On a eu la journée bonsoir
De Narimane MariDocumentaire, France, 2022, 61 min, Couleur, Cinéma Numérique 2K
« Michel Haas a vécu vivant sa fin de vie, comme il a vécu sa vie. »
Cette phrase, qui figure en tête du faire-part de décès du peintre et compagnon de la cinéaste Narimane Mari, se prête aussi à annoncer la naissance d’On a eu la journée bonsoir. Si l’on sait dès le début que Michel Haas n’est plus des nôtres, il n’en est pas moins vigoureusement présent tout au long du film. À mille lieues de la chronique d’une mort annoncée, On a eu la journée bonsoir se construit comme un dialogue amoureux, allègrement polymorphe, entre Mari et Haas, où se répondent présent partagé et temporalité post-mortem. Leurs moments d’intimité se voient relayés par des partitions de visages croisés dans la rue, l’intensité de la création picturale de Haas est un jour désacralisée par le strip-tease d’une œuvre exposée, des bribes anodines du quotidien résonnent avec de profondes introspections.

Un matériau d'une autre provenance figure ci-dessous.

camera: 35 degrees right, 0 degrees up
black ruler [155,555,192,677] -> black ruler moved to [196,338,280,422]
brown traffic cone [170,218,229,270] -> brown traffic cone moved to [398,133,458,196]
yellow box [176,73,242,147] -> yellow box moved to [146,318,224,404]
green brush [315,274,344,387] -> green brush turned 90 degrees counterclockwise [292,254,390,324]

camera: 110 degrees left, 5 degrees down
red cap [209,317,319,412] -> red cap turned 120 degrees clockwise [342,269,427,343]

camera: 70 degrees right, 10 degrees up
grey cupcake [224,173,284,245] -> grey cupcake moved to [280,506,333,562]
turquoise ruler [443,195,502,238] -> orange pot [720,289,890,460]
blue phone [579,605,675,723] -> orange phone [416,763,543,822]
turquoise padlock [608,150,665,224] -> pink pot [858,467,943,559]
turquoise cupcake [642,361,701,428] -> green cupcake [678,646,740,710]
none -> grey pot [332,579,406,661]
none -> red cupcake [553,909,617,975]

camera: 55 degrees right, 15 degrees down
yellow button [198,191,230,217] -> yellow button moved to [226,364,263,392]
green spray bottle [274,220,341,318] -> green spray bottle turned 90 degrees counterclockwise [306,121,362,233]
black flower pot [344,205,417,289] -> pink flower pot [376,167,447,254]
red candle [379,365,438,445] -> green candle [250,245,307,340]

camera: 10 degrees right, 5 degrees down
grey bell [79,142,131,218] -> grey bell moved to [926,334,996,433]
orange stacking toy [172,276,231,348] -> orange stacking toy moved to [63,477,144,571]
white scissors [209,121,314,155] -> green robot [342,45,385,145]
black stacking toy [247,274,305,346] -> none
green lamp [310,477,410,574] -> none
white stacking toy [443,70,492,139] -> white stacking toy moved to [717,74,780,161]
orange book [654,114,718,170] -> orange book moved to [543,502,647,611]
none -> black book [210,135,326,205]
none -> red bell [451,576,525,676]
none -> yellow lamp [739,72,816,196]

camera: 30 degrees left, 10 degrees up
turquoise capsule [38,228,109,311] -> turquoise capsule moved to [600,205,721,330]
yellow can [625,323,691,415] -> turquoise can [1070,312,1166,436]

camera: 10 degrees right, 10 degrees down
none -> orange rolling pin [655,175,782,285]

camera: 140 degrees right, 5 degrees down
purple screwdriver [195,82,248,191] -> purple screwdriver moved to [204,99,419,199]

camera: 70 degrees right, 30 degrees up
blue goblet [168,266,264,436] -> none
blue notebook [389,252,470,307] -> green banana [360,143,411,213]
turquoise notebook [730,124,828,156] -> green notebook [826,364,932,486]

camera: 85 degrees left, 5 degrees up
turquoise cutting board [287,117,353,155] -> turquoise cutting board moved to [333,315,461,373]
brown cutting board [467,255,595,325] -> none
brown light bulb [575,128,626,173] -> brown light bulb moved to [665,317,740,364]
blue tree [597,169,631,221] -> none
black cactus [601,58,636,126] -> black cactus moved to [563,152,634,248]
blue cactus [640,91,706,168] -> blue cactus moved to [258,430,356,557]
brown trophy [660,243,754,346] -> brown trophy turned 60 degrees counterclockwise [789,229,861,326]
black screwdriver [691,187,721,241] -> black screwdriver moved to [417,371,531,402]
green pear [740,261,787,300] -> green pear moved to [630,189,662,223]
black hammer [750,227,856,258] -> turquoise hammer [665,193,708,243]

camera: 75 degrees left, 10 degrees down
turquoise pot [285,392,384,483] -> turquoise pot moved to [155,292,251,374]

Comment tout cela peut-il tenir, à parts égales et de manière si organique ? Le montage image et son, remarquable par son inventivité sans cesse renouvelée, se joue de la temporalité biologique pour accorder aux instants filmés un caractère quasi résurrectionnel. À la célèbre formule bazinienne, « mort tous les après-midi », la pulsation polyphonique d’On a eu la journée bonsoir semble répliquer : « vivants nuit et jour, à bientôt ».